Items from a dataset
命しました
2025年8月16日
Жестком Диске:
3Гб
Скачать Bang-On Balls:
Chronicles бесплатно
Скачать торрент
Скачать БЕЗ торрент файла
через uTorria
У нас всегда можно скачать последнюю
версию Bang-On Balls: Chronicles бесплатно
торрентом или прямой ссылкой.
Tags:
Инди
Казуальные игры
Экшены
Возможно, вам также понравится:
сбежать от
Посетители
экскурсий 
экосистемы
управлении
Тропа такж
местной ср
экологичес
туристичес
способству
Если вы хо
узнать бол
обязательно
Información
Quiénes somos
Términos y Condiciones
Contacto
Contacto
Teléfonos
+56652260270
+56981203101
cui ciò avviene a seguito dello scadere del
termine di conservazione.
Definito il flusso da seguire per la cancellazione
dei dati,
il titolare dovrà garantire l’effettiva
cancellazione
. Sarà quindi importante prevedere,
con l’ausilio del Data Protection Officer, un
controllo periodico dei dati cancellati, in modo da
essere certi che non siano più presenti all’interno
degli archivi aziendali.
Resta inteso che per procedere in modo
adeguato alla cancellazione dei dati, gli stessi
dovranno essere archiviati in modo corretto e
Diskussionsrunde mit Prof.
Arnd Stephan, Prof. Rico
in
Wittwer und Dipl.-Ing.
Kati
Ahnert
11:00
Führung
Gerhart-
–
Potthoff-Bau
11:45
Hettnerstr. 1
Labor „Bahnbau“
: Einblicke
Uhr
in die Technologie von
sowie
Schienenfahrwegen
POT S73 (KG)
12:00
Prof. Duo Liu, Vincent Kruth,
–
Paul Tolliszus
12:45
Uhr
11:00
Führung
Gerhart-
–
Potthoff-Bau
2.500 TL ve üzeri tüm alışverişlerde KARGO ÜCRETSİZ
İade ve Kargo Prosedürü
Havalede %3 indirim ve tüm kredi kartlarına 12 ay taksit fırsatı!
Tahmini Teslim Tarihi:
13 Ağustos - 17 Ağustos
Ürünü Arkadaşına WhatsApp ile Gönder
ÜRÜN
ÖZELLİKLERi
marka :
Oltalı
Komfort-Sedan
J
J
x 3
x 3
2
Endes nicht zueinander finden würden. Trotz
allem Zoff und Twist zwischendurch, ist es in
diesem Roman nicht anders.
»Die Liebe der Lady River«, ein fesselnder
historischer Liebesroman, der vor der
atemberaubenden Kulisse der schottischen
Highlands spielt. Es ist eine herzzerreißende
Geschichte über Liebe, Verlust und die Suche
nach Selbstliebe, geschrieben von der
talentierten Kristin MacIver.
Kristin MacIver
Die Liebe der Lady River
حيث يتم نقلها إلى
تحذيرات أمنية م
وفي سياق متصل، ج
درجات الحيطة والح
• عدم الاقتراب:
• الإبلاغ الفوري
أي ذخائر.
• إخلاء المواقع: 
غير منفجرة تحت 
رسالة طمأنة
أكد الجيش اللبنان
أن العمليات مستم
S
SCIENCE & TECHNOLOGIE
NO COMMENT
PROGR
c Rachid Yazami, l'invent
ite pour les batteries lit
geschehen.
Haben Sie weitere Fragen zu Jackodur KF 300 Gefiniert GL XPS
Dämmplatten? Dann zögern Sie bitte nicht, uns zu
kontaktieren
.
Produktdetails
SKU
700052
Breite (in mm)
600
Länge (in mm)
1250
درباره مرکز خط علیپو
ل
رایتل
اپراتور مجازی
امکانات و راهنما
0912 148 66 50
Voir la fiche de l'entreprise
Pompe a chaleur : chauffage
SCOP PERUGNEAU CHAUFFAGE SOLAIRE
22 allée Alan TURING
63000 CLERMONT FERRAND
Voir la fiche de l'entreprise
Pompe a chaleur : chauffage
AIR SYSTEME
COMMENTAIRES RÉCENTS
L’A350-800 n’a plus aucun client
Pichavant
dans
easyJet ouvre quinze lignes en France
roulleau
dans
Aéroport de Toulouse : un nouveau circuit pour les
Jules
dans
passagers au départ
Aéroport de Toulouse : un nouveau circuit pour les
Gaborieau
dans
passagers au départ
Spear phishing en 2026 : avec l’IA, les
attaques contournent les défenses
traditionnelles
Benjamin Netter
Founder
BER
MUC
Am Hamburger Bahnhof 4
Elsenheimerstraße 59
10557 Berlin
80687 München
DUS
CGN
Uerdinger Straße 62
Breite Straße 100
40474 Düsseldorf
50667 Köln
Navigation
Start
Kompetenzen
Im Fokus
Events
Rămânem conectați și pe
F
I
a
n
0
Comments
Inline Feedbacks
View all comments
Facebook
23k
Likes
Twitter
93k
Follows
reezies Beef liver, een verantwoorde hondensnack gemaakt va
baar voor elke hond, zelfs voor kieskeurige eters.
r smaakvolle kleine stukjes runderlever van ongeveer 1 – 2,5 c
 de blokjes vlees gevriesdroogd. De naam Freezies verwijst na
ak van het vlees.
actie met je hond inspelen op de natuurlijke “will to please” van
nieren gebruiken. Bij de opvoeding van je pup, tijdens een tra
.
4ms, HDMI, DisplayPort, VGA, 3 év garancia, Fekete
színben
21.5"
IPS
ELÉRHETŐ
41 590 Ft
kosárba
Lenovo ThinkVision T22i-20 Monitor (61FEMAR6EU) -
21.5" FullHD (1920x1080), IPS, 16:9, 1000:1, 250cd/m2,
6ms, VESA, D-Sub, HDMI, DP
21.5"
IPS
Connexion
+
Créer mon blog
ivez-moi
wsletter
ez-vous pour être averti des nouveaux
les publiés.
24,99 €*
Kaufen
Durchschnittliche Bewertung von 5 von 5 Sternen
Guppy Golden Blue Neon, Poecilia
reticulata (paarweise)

» **Problem to solve**:
From the data above, reproduce word for word the lines running from the line with "Arnd Stephan, Prof. Rico" to the line with "nach Selbstliebe, geschrieben von der", ends included.

» **Solution for this problem**:
Arnd Stephan, Prof. Rico
in
Wittwer und Dipl.-Ing.
Kati
Ahnert
11:00
Führung
Gerhart-
–
Potthoff-Bau
11:45
Hettnerstr. 1
Labor „Bahnbau“
: Einblicke
Uhr
in die Technologie von
sowie
Schienenfahrwegen
POT S73 (KG)
12:00
Prof. Duo Liu, Vincent Kruth,
–
Paul Tolliszus
12:45
Uhr
11:00
Führung
Gerhart-
–
Potthoff-Bau
2.500 TL ve üzeri tüm alışverişlerde KARGO ÜCRETSİZ
İade ve Kargo Prosedürü
Havalede %3 indirim ve tüm kredi kartlarına 12 ay taksit fırsatı!
Tahmini Teslim Tarihi:
13 Ağustos - 17 Ağustos
Ürünü Arkadaşına WhatsApp ile Gönder
ÜRÜN
ÖZELLİKLERi
marka :
Oltalı
Komfort-Sedan
J
J
x 3
x 3
2
Endes nicht zueinander finden würden. Trotz
allem Zoff und Twist zwischendurch, ist es in
diesem Roman nicht anders.
»Die Liebe der Lady River«, ein fesselnder
historischer Liebesroman, der vor der
atemberaubenden Kulisse der schottischen
Highlands spielt. Es ist eine herzzerreißende
Geschichte über Liebe, Verlust und die Suche
nach Selbstliebe, geschrieben von der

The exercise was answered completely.